The idea at hand is, essentially, hiring and talent sharing across organizations. One of the major impacts of the pandemic has been the see-sawing of hiring vs lay-offs. Consider CVS Health and Marriott International, Inc as examples. At one end of the seesaw, you have CVS, which in a press release in late March announced it was beginning a massive push to hire an additional 50k people as a key part of our healthcare system, and providing bonuses to current employees. On the other end, you have the hotel industry, which is suffering sever losses. Marriott is being forced to furlough much of its staff (according to a report from the Wall Street Journal, that number is in the “tens of thousands”), owing to the ongoing crash in travel.
To address this imbalance, CVS Health is working collaboratively with many of the major hotel chains to essentially “borrow" furloughed staff for temporary roles within CVS Health. In its statement, CVS Health said the new jobs included retail sales associates, distribution center professionals, pharmacy technicians, customer service representatives, and others. It said it would hire workers who had been furloughed by companies like Hilton Worldwide Holdings and Marriott International, both of which have furloughed tens of thousands of employees. They have gone on to roll out a portal called Accelerated Hiring Partnerships where employees of partnership companies, from Uber to Sodexo, Marriot to Panera, can connect to find work at CVS Pharmacy, distribution, and call centers locations. According to Kerry Noone, Director of Recruitment Marketing for CVS Health:
"One thing we are doing is working with partnership organizations to help their employees who have been furloughed find work, and when these organizations get back to normal business, we’ll help transition their employees back if they chose to go back. We’re creating partnership talent communities to track and report on the visits, contacts, hires, etc. calling them, “Hilton Talent Community” as an example. We’re also using Altru videos, so a recognized leader at the partner organization can leave their employees a message about the transition if they’d like."
For an example of how CVS Health is using Altru with a partner, click here.
CVS's job application numbers have reportedly jumped by 500 percent per day.
Keeping with this theme, in a joint press statement, Accenture, Verizon, Lincoln Financial Group, and ServiceNow announced the role-out of People + Work Connect.
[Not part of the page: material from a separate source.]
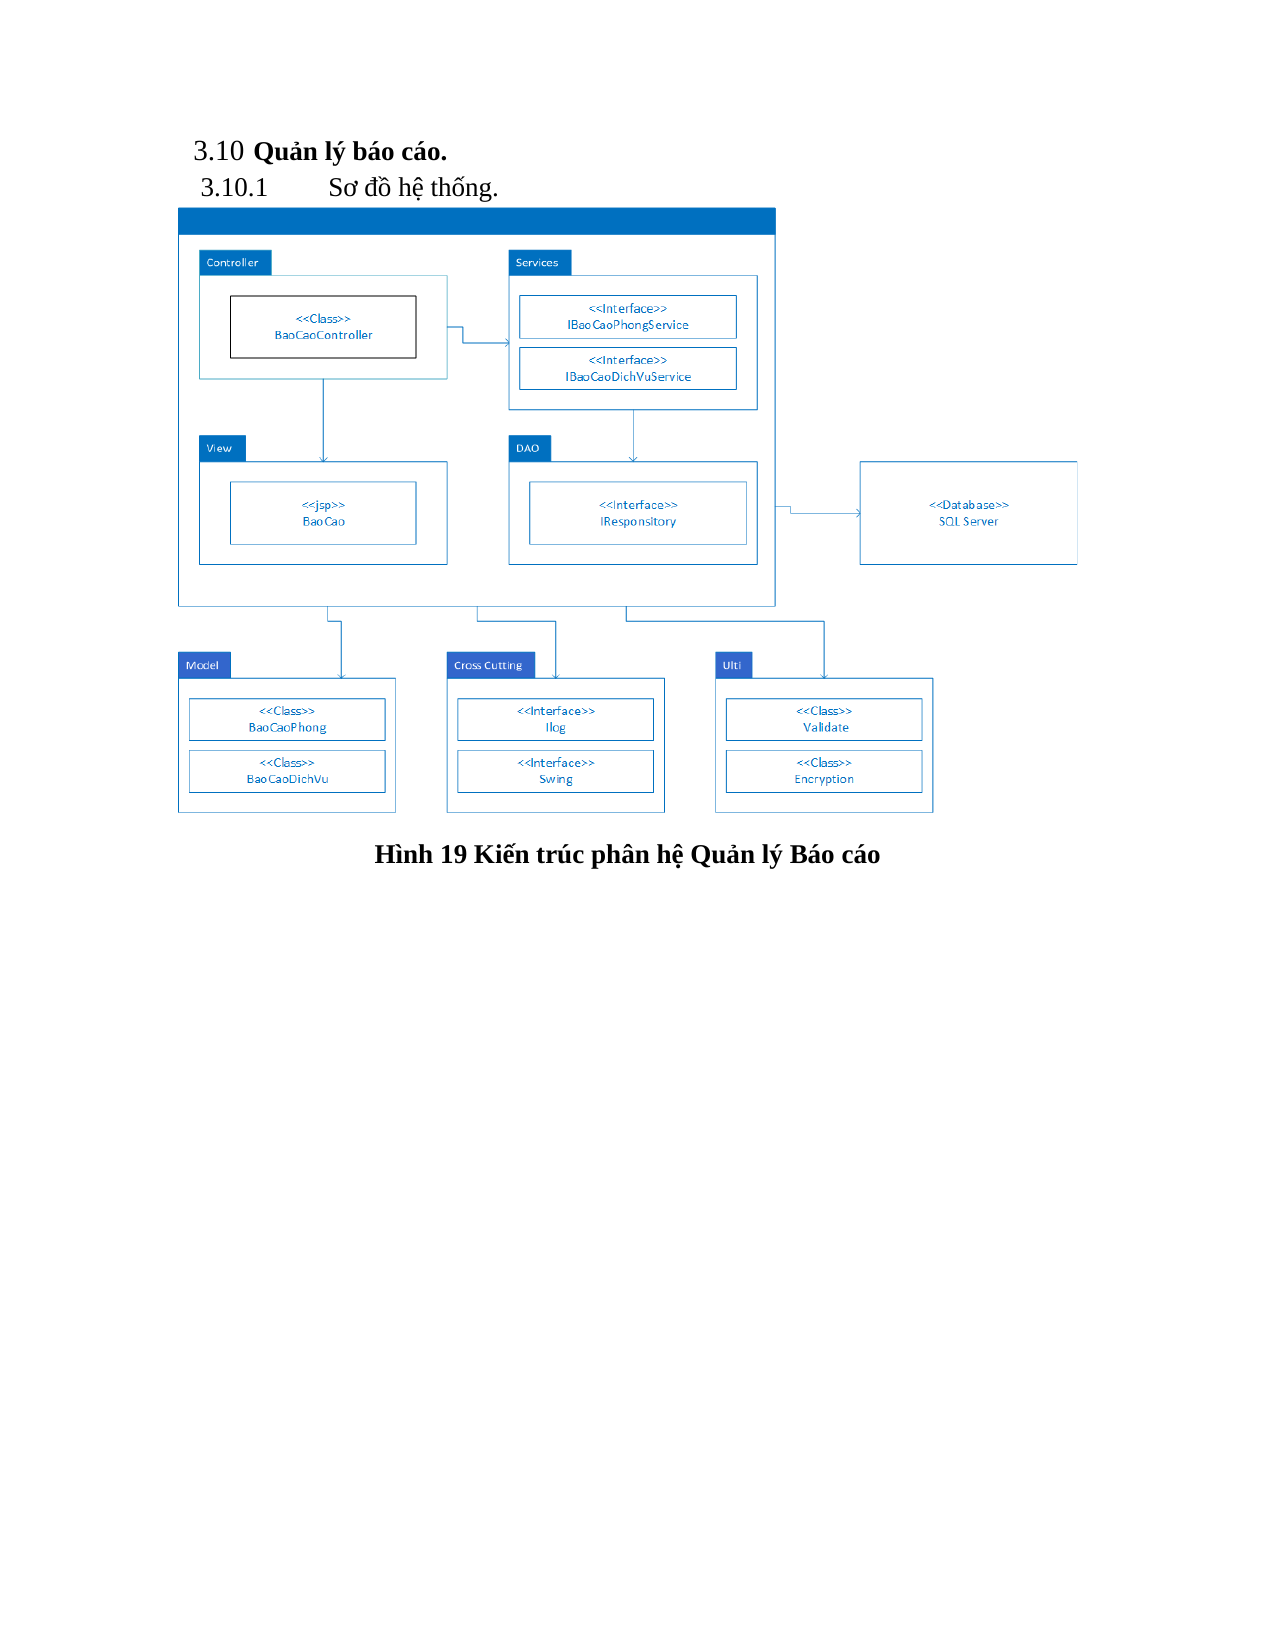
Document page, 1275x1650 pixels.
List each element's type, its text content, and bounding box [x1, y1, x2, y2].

The platform is built as a b2b play, whose goal is to connect companies who are laying off and/ or furloughing talent, with companies who are hiring at scale.
Designed by the CHROs from Accenture, Lincoln Financial Group, ServiceNow and VerizonEllyn Shook, Accenture’s chief leadership and human resources officer, said in the statement: “By providing real-time visibility into which companies need people and where, People + Work Connect is designed to lessen the economic and societal impacts of the virus and help us work together to make a difference in the lives of hundreds of thousands of people.”
What becomes interesting is where this takes the industry. 6 months ago, predicting that Fortune companies would soon willingly collaborate to share talent and hiring efforts would have gotten - at best - a polite snicker from most of the talent acquisition industry. Now it’s unfolding in front of us. And it may become sticky and last beyond the crisis. We’re not the only ones seeing this possibility:
“While the current pandemic has been the impetus for People + Work Connect, we expect this type of collaboration to become the norm going forward,” said Christy Pambianchi, executive vice president and chief human resources officer, Verizon. “Now is the time to build a more resilient workforce — for today and tomorrow.”